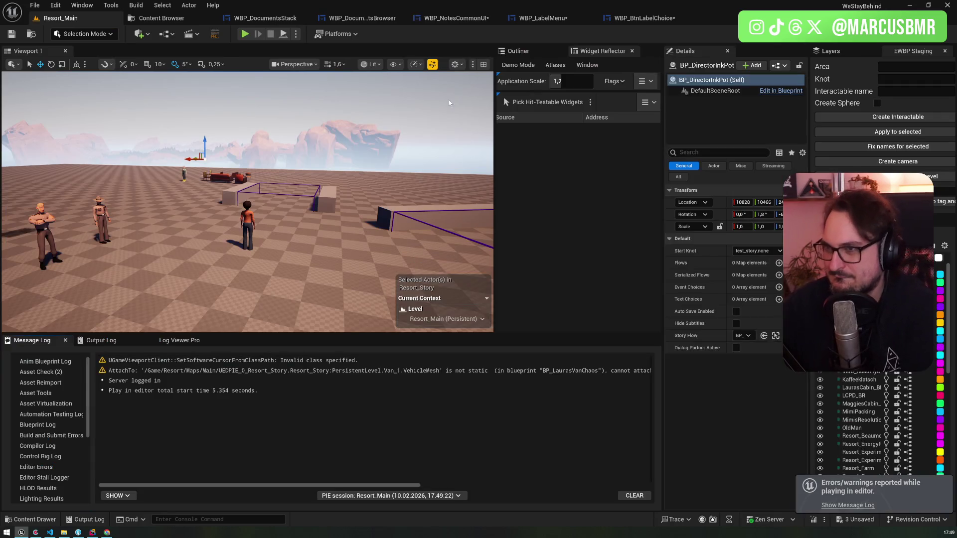
# - Delete Deactivate Widget and wire the 1-second Delay's Completed straight into Activate Widget
pyautogui.click(456, 18)
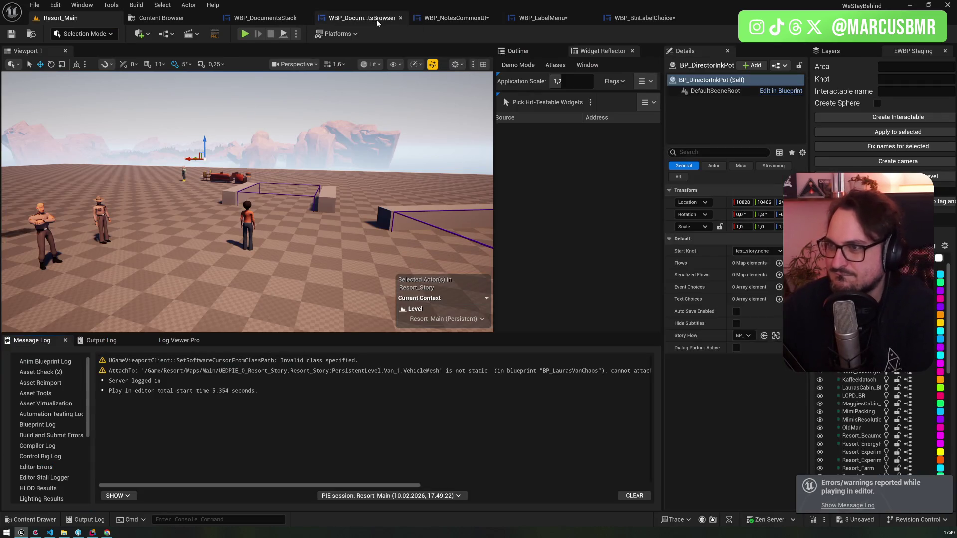
pyautogui.press('Delete')
pyautogui.moveTo(500, 151)
pyautogui.mouseDown()
pyautogui.moveTo(491, 214)
pyautogui.moveTo(498, 274)
pyautogui.mouseUp()
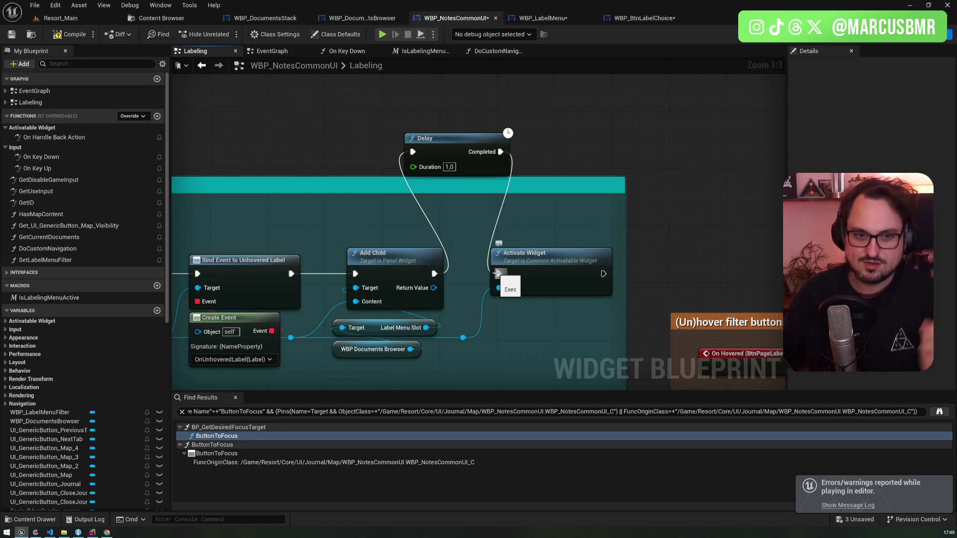
pyautogui.click(566, 258)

━━━━━━━━━━━━━━━━

Aim of the exercise
Your answer should hold every line of the entries that contains the string "pyautogui".

Task solution
pyautogui.click(456, 18)
pyautogui.press('Delete')
pyautogui.moveTo(500, 151)
pyautogui.mouseDown()
pyautogui.moveTo(491, 214)
pyautogui.moveTo(498, 274)
pyautogui.mouseUp()
pyautogui.click(566, 258)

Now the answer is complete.